Les années 80 sont le cadre idéal pour ces fêtards en gueule de bois quotidienne, pour cette mise en scène de la soif de jouissance à tout prix, et du cynisme qui l’accompagne.

La scène entre Don Juan et Zerline, la petite Marilyn sortie d’une photo de Norman Mailer, avec sa robe blanche en tulle et son regard paumé est inouïe. Vorei e non vorei. Il est censé la séduire, lui faire des avances. Et il ne fait rien. Las de la veille où il a sans doute séduit et baisé une autre, il reste écroulé sur son fauteuil. Il sait déjà qu’il va la tomber. Que ça va être une proie facile. C’est qu’il en a fait craquer des plus coriaces. Pour tomber, elle tombe. C’est elle qui glisse de sa chaise, qui se traine à ses pieds, folle de désir. Il lui fait l’amour avec des mots. Don Juan, c’est un homme qui peut faire jouir une femme rien qu’en lui parlant. Il a ce talent diabolique. Sans lever le petit doigt.

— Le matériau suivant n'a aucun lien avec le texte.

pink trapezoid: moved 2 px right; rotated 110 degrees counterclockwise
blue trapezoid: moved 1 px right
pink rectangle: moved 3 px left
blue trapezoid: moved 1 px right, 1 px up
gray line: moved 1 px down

C’est absolument extraordinaire. Quelle direction d’acteurs prodigieuse. Pendant l’entracte on nous montre le travail de répétitions. Tcherniakov, maniaque, fait refaire chaque geste jusqu’à ce qu’il soit parfait, habité de la bonne intention. Il donne du sens à chaque moment. Il a raison. Le diable est dans les détails. Il n’y a pas de petite chose. Le moindre geste faux peut tuer une scène.

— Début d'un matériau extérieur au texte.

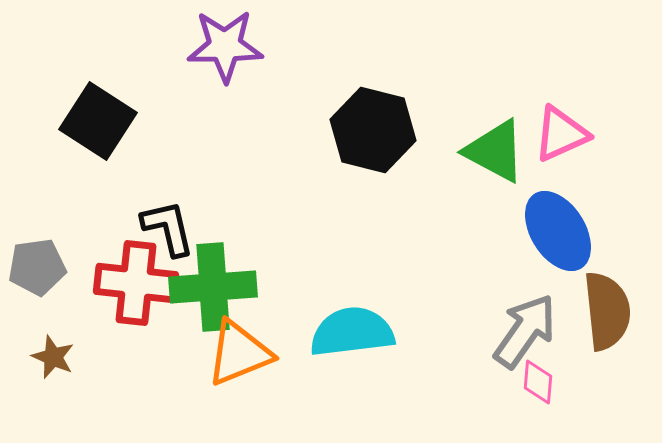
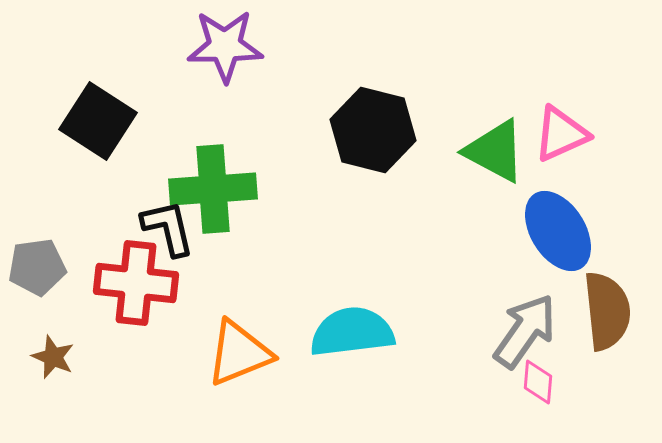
green cross: moved 98 px up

Puis Don Giovanni/Brando devient le chef d’orchestre pathétique de cette fête qui va mal tourner. Du plateau, il dirige l’orchestre dans la fosse avec un couteau et une fourchette, comme un invité bourré à un banquet. Il boit du whisky au goulot, trash, destroy, no future, de plus en plus paumé. Junky à l’amour, accro à la séduction, addict au cul. La fuite en avant. Il tourne tout seul dans le salon désert, ivre de lui même, totalement désespéré, s’assoit par terre avec Leporello, et on revoit Brando dans cet appartement parisien vide du film de Bertolucci, hagard, défait, soliloquant, sachant que la mort est derrière la porte.

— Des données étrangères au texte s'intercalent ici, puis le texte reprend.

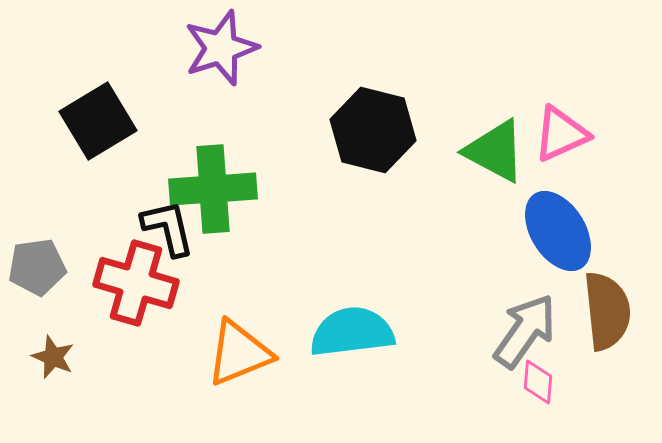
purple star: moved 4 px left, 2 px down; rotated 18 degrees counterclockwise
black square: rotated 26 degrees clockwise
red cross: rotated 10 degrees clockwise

Enfin, la crise cardiaque le terrasse. Il tombe. C’est la curée. La haine des autres personnages est palpable. Les femmes ont encore quelques élans de désir, mais un séducteur à terre provoque un rejet violent. Il a joué avec le feu (le feu au cul? les flammes de l’enfer?) qu’il crève! Il a transgressé les codes sociaux, amoureux? Qu’il crève! Il s’est joué de la morale? Qu’il crève!

Tcherniakov a réussi un exploit. Nous faire entendre le sens de chaque scène, de chaque aria. Nous rendre proche, vivante cette histoire. Nous embarquer dans la tragédie du personnage. Nous rendre Don Giovanni présent. Loin des discours prétentieux et abscons de certains “faiseurs en scène” qui prétendent moderniser les oeuvres et ne réussissent qu’à les vider de leur substance, Tcherniakov par sa direction d’acteurs au scalpel, complètement habitée, nous fait pénétrer véritablement dans l’essence du don juanisme.

Un très grand moment. Inoubliable. Dirigé sur des instruments anciens avec émotion, justesse et SANS partition par Louis Langrée. Quand l’art est beau, intelligent et profond comme ça, ça redonne confiance en l’humanité. Rien que ça. Là.